> _GIVEN TEXT_:
Over the span of two decades entertainment has evolved from a physical to a virtual industry. Guest author Gabriel Dusil explores how our world of entertainment has evolved and what happened to the once-prestigious Hi-Fi tower.
When I was a teenager, the crowning achievement of audio enthusiasts was to proudly display their Hi-Fi system to their friends. The living room centerpiece was a Hi-Fi tower, built from what are called separates - units manufactured as 19-inch appliances with a brushed aluminum facade. This was the 70s and the Hi-Fi tower consisted of an amplifier, radio tuner, tape player and a turntable that took top position in the penthouse suite. For the baby boomer with higher disposable incomes, the tower may also exhibit a pre-amp, maybe even an equalizer for good measure. In 1982, the audio industry added a CD player and the world was introduced to digital sound. Then, in 1995, the DVD player joined the portfolio and digital video moved into the mainstream.
End of an Era
We were proud of our appliances and displayed them as beautiful fixtures in our living rooms. But by the mid-90s, the audio industry began to change. The emergence of the World Wide Web started to affect our entertainment habits. The MP3 format, an audio coding format for digital audio, was standardized in 1993 and soon became a tool that disrupted the audio industry. It allowed consumers to save music onto their computers at a fraction of the size compared to a CD. Then, Peer to Peer (P2P) networking was popularized by the notorious Napster service, launched in 1999 allowing everyone to share their MP3 music libraries - albeit illegally. Music may have turned digital with the CD, but it also morphed from a physical product to a virtual one. When collections moved to hard drives, the CD player began to lose its lustre. By the end of the 20th century, the portable media player using hard drives or flash drives began to emerge.

Dataset items

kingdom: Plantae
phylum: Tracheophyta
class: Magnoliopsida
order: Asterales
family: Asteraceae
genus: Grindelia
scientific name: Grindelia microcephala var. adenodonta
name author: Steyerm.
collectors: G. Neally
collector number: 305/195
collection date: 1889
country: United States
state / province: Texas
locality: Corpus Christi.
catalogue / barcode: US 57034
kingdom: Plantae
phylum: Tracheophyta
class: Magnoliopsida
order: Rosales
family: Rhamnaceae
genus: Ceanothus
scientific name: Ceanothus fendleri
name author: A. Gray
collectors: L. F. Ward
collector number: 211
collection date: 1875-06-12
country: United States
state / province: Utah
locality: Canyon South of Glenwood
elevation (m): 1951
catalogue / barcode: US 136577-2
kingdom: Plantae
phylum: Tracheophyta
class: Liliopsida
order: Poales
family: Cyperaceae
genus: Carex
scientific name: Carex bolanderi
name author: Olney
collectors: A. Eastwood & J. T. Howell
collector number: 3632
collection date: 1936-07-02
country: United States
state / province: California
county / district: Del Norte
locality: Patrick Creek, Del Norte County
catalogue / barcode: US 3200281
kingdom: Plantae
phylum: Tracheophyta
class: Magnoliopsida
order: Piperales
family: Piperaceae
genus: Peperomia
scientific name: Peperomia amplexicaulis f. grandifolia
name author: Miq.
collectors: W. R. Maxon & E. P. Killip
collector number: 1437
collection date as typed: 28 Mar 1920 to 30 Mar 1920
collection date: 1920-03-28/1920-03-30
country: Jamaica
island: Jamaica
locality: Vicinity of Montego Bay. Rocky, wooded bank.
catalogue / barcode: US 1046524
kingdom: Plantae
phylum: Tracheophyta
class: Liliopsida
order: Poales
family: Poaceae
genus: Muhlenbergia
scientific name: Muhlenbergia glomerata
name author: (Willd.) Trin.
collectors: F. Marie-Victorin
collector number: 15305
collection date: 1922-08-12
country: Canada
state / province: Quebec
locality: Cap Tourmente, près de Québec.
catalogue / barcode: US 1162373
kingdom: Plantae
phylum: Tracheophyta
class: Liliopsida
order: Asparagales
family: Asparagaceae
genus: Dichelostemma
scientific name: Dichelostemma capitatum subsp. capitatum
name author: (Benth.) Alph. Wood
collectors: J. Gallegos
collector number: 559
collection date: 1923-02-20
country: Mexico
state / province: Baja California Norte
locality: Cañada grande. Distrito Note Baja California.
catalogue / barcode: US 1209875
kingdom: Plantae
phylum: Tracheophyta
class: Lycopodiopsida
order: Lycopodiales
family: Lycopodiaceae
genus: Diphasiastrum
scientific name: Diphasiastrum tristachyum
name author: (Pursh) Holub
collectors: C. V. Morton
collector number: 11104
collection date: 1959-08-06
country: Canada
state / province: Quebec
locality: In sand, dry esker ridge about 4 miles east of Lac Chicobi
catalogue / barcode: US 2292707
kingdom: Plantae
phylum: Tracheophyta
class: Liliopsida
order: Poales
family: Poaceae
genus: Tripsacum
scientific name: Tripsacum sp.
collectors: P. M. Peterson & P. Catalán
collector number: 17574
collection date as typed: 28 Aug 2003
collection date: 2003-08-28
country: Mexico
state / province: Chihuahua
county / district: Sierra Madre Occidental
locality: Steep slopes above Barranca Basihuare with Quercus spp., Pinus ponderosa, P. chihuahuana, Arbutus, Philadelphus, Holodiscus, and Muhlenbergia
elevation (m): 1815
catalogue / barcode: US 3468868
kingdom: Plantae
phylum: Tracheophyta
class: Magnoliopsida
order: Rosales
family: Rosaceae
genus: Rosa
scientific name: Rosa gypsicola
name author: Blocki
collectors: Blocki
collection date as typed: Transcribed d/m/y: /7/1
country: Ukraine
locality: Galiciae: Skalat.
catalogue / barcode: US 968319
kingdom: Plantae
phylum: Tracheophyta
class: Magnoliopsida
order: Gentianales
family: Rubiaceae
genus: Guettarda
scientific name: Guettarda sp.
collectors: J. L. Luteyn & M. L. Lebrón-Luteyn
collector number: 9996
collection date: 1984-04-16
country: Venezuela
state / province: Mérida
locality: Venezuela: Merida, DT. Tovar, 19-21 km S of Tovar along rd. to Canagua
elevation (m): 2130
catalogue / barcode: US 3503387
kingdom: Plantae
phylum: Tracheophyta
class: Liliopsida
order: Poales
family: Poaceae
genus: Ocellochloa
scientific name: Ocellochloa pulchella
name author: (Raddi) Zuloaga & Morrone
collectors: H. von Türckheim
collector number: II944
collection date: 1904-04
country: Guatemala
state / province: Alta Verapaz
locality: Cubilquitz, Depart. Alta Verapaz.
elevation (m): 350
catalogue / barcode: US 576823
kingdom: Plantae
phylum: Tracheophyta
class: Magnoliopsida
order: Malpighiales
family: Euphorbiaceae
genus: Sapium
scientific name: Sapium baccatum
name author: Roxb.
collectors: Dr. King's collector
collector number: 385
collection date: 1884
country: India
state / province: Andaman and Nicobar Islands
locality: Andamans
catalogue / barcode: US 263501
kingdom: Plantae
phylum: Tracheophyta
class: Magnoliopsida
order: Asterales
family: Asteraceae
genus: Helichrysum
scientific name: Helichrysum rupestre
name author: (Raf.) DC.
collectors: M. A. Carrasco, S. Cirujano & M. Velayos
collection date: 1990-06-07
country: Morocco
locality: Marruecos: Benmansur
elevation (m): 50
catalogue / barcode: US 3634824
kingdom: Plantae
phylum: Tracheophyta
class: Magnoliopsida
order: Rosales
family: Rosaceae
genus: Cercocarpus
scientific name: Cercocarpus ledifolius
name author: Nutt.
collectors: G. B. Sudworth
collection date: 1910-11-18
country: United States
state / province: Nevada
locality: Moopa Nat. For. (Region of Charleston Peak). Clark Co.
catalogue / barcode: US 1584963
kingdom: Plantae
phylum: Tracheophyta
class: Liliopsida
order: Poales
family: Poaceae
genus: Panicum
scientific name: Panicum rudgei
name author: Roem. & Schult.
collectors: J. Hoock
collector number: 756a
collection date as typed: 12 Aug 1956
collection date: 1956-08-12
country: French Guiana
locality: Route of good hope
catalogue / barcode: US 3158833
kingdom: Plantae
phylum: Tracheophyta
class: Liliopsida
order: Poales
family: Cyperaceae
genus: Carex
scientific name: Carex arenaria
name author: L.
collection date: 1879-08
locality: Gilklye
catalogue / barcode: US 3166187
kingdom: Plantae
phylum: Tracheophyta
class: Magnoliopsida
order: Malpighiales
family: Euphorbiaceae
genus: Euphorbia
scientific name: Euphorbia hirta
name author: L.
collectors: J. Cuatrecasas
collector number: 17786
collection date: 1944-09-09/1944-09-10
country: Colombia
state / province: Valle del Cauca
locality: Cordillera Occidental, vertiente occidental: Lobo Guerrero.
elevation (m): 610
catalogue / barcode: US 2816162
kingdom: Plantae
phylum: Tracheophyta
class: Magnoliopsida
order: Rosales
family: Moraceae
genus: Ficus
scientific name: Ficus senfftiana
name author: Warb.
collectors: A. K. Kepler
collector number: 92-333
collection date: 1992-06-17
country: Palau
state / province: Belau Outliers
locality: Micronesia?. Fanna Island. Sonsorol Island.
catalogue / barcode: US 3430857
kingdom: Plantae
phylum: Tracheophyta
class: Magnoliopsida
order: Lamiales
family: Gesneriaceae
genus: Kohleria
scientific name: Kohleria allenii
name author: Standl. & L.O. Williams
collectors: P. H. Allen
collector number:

> _TASKS FOR THIS EXERCISE_:
1. According to the Hi-Fi article, in what year was the MP3 format standardized?
2. In the records, reproduce the stretch from the line containing "catalogue / barcode: US 1046524" through the line containing "county / district: Sierra Madre Occidental", substituting "site" for "locality" and leaving everything else unchanged.
The Hi-Fi article and the records bear no relation to each other.

> _ANSWER LIST_:
1. 1993

2.
catalogue / barcode: US 1046524
kingdom: Plantae
phylum: Tracheophyta
class: Liliopsida
order: Poales
family: Poaceae
genus: Muhlenbergia
scientific name: Muhlenbergia glomerata
name author: (Willd.) Trin.
collectors: F. Marie-Victorin
collector number: 15305
collection date: 1922-08-12
country: Canada
state / province: Quebec
site: Cap Tourmente, près de Québec.
catalogue / barcode: US 1162373
kingdom: Plantae
phylum: Tracheophyta
class: Liliopsida
order: Asparagales
family: Asparagaceae
genus: Dichelostemma
scientific name: Dichelostemma capitatum subsp. capitatum
name author: (Benth.) Alph. Wood
collectors: J. Gallegos
collector number: 559
collection date: 1923-02-20
country: Mexico
state / province: Baja California Norte
site: Cañada grande. Distrito Note Baja California.
catalogue / barcode: US 1209875
kingdom: Plantae
phylum: Tracheophyta
class: Lycopodiopsida
order: Lycopodiales
family: Lycopodiaceae
genus: Diphasiastrum
scientific name: Diphasiastrum tristachyum
name author: (Pursh) Holub
collectors: C. V. Morton
collector number: 11104
collection date: 1959-08-06
country: Canada
state / province: Quebec
site: In sand, dry esker ridge about 4 miles east of Lac Chicobi
catalogue / barcode: US 2292707
kingdom: Plantae
phylum: Tracheophyta
class: Liliopsida
order: Poales
family: Poaceae
genus: Tripsacum
scientific name: Tripsacum sp.
collectors: P. M. Peterson & P. Catalán
collector number: 17574
collection date as typed: 28 Aug 2003
collection date: 2003-08-28
country: Mexico
state / province: Chihuahua
county / district: Sierra Madre Occidental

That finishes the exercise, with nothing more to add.